College dorms transformed into covid concentration camps as students are starved in “quarantine”

fema camp

Ethan Huff

Newstarget

 

The mother of an Ohio University student who was forced to quarantine on-campus after testing “positive” for the Wuhan coronavirus (Covid-19) despite showing no symptoms is blowing the whistle about how her son was abused like a prisoner.

According to Margo Seybolt, her son Emanuel was locked inside of a cold covid dorm facility for three days at the start of the semester. While in there, he was deprived of food and exposed to actual sick people with symptoms.

One evening, Emanuel ordered food at 6:43 p.m. and it never arrived. He says he had to wait until the next day to eat, all the while being forced to listen to his dormmate cough as well as “banging noises below him.”

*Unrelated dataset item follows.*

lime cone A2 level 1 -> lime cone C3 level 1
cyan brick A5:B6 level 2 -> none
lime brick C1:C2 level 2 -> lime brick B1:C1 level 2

Seybolt voiced her concerns to Ohio University’s Special Assistant to the President for Public Health Operations Gillian Ice, who responded, saying Emanuel was apparently treated appropriately, according to the state’s standards.

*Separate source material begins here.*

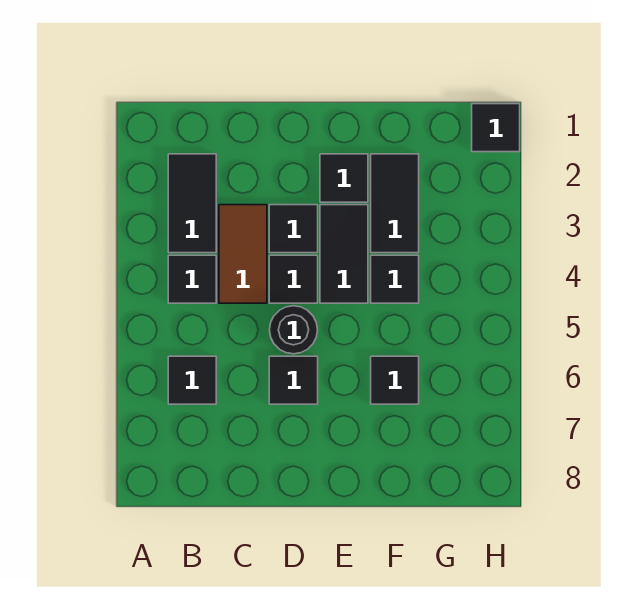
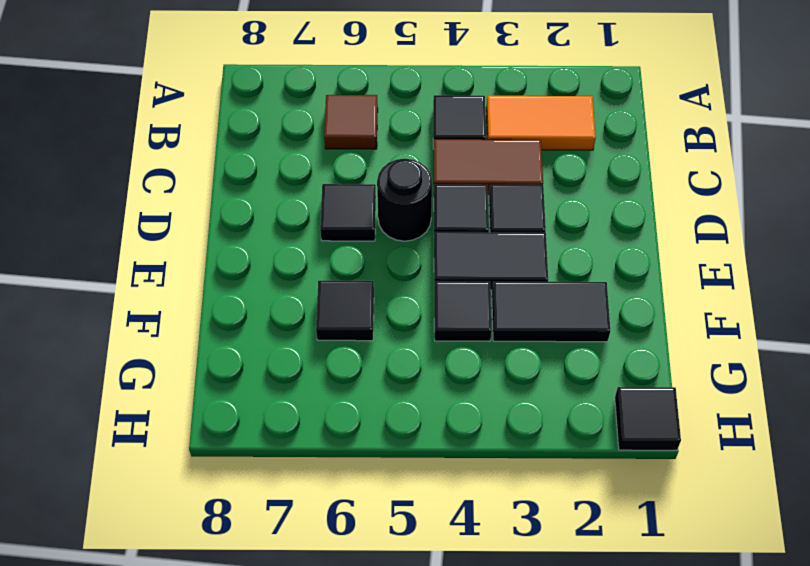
black tile B2:B3 level 1 -> orange tile B2:B3 level 1
black tile B6 level 1 -> brown tile B6 level 1
black tile E2 level 1 -> none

“The established protocols at Ohio University are in accordance with the Ohio Department of Health and designed to keep the campus as safe as possible,” Ice wrote in her response letter to Seybolt. “I regret that this has been an inconvenience for him.”

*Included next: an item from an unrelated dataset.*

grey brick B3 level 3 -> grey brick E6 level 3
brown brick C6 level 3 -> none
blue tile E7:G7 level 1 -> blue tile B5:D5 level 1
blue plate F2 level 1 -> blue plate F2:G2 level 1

Why are parents allowing their students to be treated like concentration camp prisoners?

Ohio University earlier mandated that all students who reside in university housing take a Fauci Flu test prior to returning to campus this semester. Those who tested positive were forced into quarantine, where they were not allowed to leave their rooms except for approved activities like doing laundry or getting tested. 

 

Students were allowed to order food from either Instacart or Doordash during their time in covid prison, or from the school’s Culinary Service department form. The problem is that not everyone got what they ordered.

“I didn’t get any food or anything,” Emanuel told Campus Reform. “I was worried, like, what if this keeps happening?”

While Emanuel did bring snacks with him into the dorm upon arrival, he says he had no idea how long his quarantine would last. It turns out that his lasted three days, but others may have been confined for even longer.

The morning after Emanuel ordered his food and it finally arrived, he was delivered “two bottles of water and one Gatorade” as if he was sick, when he was not.

“He is saying he is hungry, isolated, cold, tired of hearing the person next to him coughing and the banging noises below him,” Seybolt’s email to the school read.

Other complaints aired by Seybolt included low temperatures, inadequate bedding, shared bathrooms with sick people and loud noises all around the dorm building.

“Sick people have to share a bathroom. People who aren’t sick have to share a bathroom with people who are sick,” Seybolt added. “I feel so bad for students who go there and feel sick. This is mental and physical abuse.”

Emanuel also recalled arriving at his facility and seeing the blankets lying there, but having no idea just how cold the room would get, which he described as being around 60 degrees.